A plan should include the receptionist first asking for credentials and written notice of inspection. Jacoby said. She emphasized not to leave the inspector alone for any reason. Upon checking the credentials, the receptionist should then notify the primary contact or other designated management team member.
Jacoby said TIC Gums has five people identified to contact if an inspector arrives. While Jacoby is first on the list, there are second, third, fourth and fifth contacts to pursue in her absence. Signage is visibly displayed in TIC Gums’ facility which spells out that no cell phones are allowed, something Jacoby said has become more important now with the camera function on phones. “If you have this policy, make the inspector aware of it,” Jacoby said. Jacoby said TIC Gums asks people to leave their cell phone in their car or with the receptionist. No cameras or recording devices are permitted.
The first thing the primary contact person should do is to ask for the reason of inspection, Jacoby said. The next step would be to again inspect the credentials and notice of inspection.
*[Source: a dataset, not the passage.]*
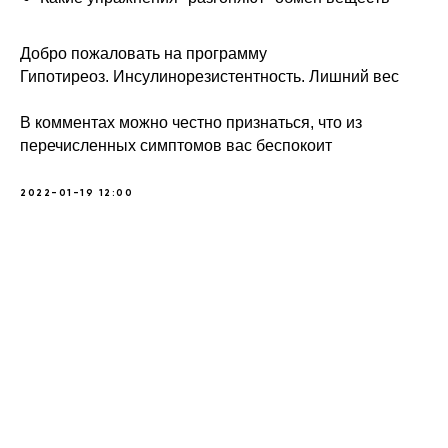
Добро пожаловать на программу
Гипотиреоз. Инсулинорезистентность. Лишний вес
В комментах можно честно признаться, что из
перечисленных симптомов вас беспокоит
2022-01-19 12:00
If the inspection appears to be related to potential criminal action, the contact should notify legal counsel. If it’s just a routine inspection, notify others on the management team.
“You will also want to monitor the inspector and take notes,” said Jacoby. “And what’s important to know during an FDA inspection is that you don’t have to show them everything they ask for necessarily. That’s why you need to know the standard. You need to know what they can ask you about. They could potentially ask for everything and if you don’t know what you have to show them, you may be giving them more information than what they need and you may be opening yourself up to more exposure.” Jacoby advised if samples are requested, receive a portion and note how it was taken You should also request a copy of the results and have a receipt of what was taken. Do not sign anything except a document confirming maintenance of interstate shipments, she added. “If they want you to sign something, just take it, put it down and say you’ll review it with legal counsel and get back to them on it,” Jacoby said. “What I’ve been told is even if you glance at it and know that something is misspelled, i.e. the company name or your name, and you mention there’s a misspelling, then they assume you’ve read the whole thing and are in agreement with it and you don’t necessarily want that.”
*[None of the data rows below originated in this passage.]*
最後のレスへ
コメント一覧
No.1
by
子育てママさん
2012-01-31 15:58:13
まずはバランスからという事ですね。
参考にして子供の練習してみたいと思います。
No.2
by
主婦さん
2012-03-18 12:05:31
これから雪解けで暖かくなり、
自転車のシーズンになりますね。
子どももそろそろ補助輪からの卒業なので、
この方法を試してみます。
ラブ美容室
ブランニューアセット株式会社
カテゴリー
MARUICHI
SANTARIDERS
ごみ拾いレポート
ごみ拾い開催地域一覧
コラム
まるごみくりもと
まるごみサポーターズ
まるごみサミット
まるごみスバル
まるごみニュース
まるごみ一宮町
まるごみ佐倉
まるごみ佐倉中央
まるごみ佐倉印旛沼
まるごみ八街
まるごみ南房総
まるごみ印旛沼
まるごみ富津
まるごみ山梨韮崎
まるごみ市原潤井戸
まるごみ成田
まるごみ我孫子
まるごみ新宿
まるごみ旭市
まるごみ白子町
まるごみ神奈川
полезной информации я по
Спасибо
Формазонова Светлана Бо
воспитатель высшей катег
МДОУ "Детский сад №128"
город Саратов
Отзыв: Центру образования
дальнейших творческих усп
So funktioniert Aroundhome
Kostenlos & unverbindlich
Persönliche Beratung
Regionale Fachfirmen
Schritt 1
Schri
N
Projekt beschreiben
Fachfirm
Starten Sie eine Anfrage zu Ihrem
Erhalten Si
Basic information Jacoby said should be ready for any type of audit includes the company’s quality manual, quality policy, organizational charts and process flow charts. She recommended having a hard copy of this information easily available. Depending on the audit, other information will be needed. In a HACCP audit, Jacoby said, the auditor may not want to just see a HACCP plan. “They’ll want to see your documentation of the HACCP checks and that your CCPs are covered, what your corrective action is if something goes out of spec and things of that nature. When reviewing training records, they’ll want to see if the production workers are trained in GMP and whether they are retrained annually.
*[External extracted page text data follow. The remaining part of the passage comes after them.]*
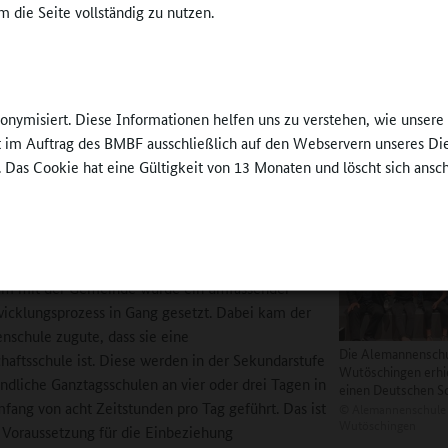
 die Seite vollständig zu nutzen.
n Erfahrungsraum für soziales Miteinander ermöglicht. Das Betreuun
tern eine optimale Unterstützung zu den Erfordernissen der Arbeitswel
edaktion:
Die
Alemannenschule Wutöschingen
hat 2019 einen De
nonymisiert. Diese Informationen helfen uns zu verstehen, wie unser
s nach Baden-Württemberg geholt. Sie steht für individualisiertes Le
ft im Auftrag des BMBF ausschließlich auf den Webservern unseres Di
 Lernen im Ganztag und zugleich für Leistung. Wie wichtig sind diese
. Das Cookie hat eine Gültigkeit von 13 Monaten und löscht sich ansc
e?
:
Die Alemannenschule Wutöschingen ist ein
dafür, wie sich eine Schule auf den Weg gemacht
Art des Lernens und Lehrens zu verändern.
m mit der Gemeinde wurde ein umfassender
icklungsprozess in Gang gesetzt. Dabei kam der
schule zugute, dass sie eine
Die Alemannensch
aftsschule ist. Diese werden in der Sekundarstufe
Wutöschingen erhi
bindliche Ganztagsschulen an vier oder drei Tagen in
einen Deutschen Sc
ang von acht Zeitstunden pro Tag geführt. Das ist
©
Alemannenschule
Wutöschingen
 Voraussetzung für die Einbeziehung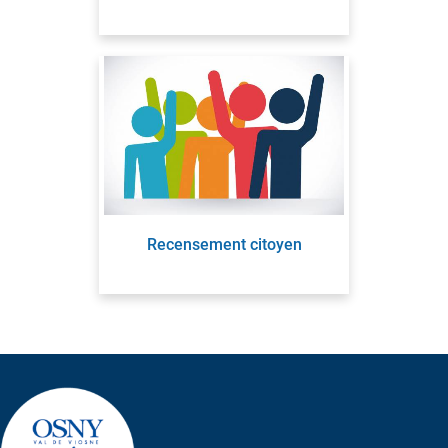
Recensement citoyen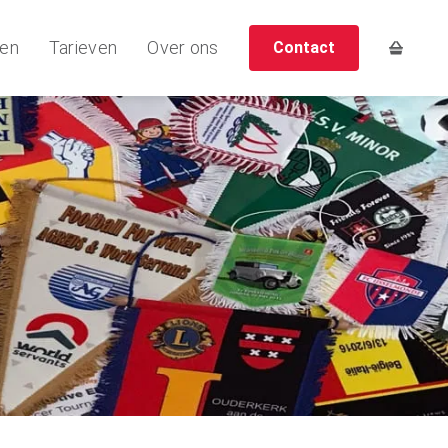
ten
Tarieven
Over ons
Contact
“If you know what you’re being audited for, you’re going to have the correct training records for them,” said Jacoby. “It just makes it go comfortably and everyone feels better while it’s going smoothly. You want to minimize disruptions as much as possible. Give everyone as much notice as possible. And whenever possible, know what the audit criteria will be – the data or documents that might be reviewed and records that may be request for which time period. It’s best to ask for this information up front as it gives you a starting place and enables you to prepare for the audit.”